Vier Meter Hustensaft - Kein Vergeben Kein Vergessen
Review
Mit ihrer neuen EP „Kein Vergeben Kein Vergessen“ präsentieren die „Coronakinder“ VIER METER HUSTENSAFT ihre dritte Veröffentlichung. Hierbei gehen sie punktypische Wege und wagen wenig Neues.
Auf „Kein Vergeben Kein Vergessen“ ist der Name Programm
Der erste Song „Kein Vergeben“ beginnt mit einer gezupften Bassgitarre, gefolgt von einem Gitarrenslide und simplen Riffs. Sängerin Yvonne „Yve“ Wagner schreit und krächzt die ersten Worte des Albums und der Hörer stellt fest: „Hier gibt es Punk – und zwar direkt in die Fresse.“ An Oi! erinnernde Chöre begleiten den Gesang im Refrain und selten kommen mehr als drei Akkorde vor.
VIER METER HUSTENSAFT bieten Selfmade-Punk mit Garagenfeeling und Partylaune. Dabei halten sie eine solide Qualität aufrecht. Im Gegensatz zu manchen Kollegen aus dem Oi!- und Punkspektrum agiert die Band handwerklich sicher. Dirk „The Lobster“ Löbers Schlagzeugspiel passt auf die von Andreas „Andy“ Wagner gespielten Riffs. Letzterer zieht sogar das eine oder andere Solo aus dem Zylinder. Diese Soli erinnern mit ihrem Tempo an BERSERKER, dennoch bleiben VIER METER HUSTENSAFT dem Punkrezept treu und machen keine Ausflüge in härtere Genres. Musikalisch weiß die Band zu überzeugen, doch wie sieht es mit den Lyrics aus?

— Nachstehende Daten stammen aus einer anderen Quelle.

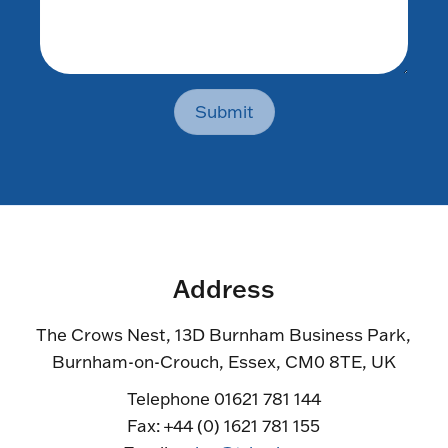
Submit
Address
The Crows Nest, 13D Burnham Business Park,
Burnham-on-Crouch, Essex, CM0 8TE, UK
Telephone 01621 781 144
Fax: +44 (0) 1621 781 155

VIER METER HUSTENSAFT – Punk, Party und Kampfgeist
Textlich präsentiert die Band fünf Songs mit gesellschaftskritischen Thematiken. „Hammerschlageffekt“ wirft einen ironisch-zynischen Blick auf eine Medikamentengesellschaft, die nur mit Pillen funktioniert. Der Opener „Kein Vergeben“ setzt sich mit dem Wunsch nach Unabhängigkeit gegenüber den eigenen Erziehungsberechtigten auseinander und „Misch Dich Ein“ ist ein zorniges Pamphlet gegen homophobe Strömungen in der Gesellschaft.
VIER METER HUSTENSAFT gehen dabei nicht den zwangspädagogischen oder gar gewalttätigen Weg. Sie zeigen Umstände und Perspektiven auf, verarbeiten die Hilflosigkeit der Betroffenen und zelebrieren den Wunsch nach Freiheit. Aufrufe im Sinne des „Schwarzens Blocks“ sind auf der Platte nicht vorhanden und daher ist es angenehm, eine wütende Punkband zu hören, die mit kritischen Texten, aber ohne die üblichen plakativen Feindbilder auskommt. Wer glaubt, dass Musik unpolitisch sein muss, stört sich wahrscheinlich dennoch an den Lyrics – ist dann aber bei diesem Genre auch an der falschen Adresse.
Aus der Quarantäne in die Plattenspieler
Viele Künstler mussten während des coronabedingten Lockdowns pausieren und heftige Herausforderungen meistern. Die Wagners (Gesang & Gitarre) gründeten in dieser Phase VIER METER HUSTENSAFT und gingen kreativ mit den anstrengenden Bedingungen um. Auch der erste Gig fand in diesem Zeitraum statt (natürlich unter Einhaltung der damaligen Regeln). Waren die ersten Veröffentlichungen noch ungeschliffen und roh – vor allem in der Abmischung – zeigt die aktuelle EP einen Sprung nach oben. Das hat das Quartett auch seinem Label NRT Records zu verdanken.
Die EP macht Lust auf mehr
Auch wenn „Kein Vergeben Kein Vergessen“ als Punkplatte keine Komplexitätspreise abräumen kann, machen die Songs Spaß. Yves Gesang, der auf dem ersten Album „Influenza“ noch schwach und amateurhaft daherkam, hat sich auf der neuen EP massiv verbessert. Die schnörkellosen Lyrics animieren zum Mitgrölen und die Entscheidung, das Songwriting um ein paar Soli zu erweitern, tut der Platte ebenfalls gut. Wenn VIER METER HUSTENSAFT die Qualität aufrechterhalten, sind gute Alben vorprogrammiert. Bis dahin bleibt abzuwarten, wie es mit der Düsseldorfer Combo weitergeht.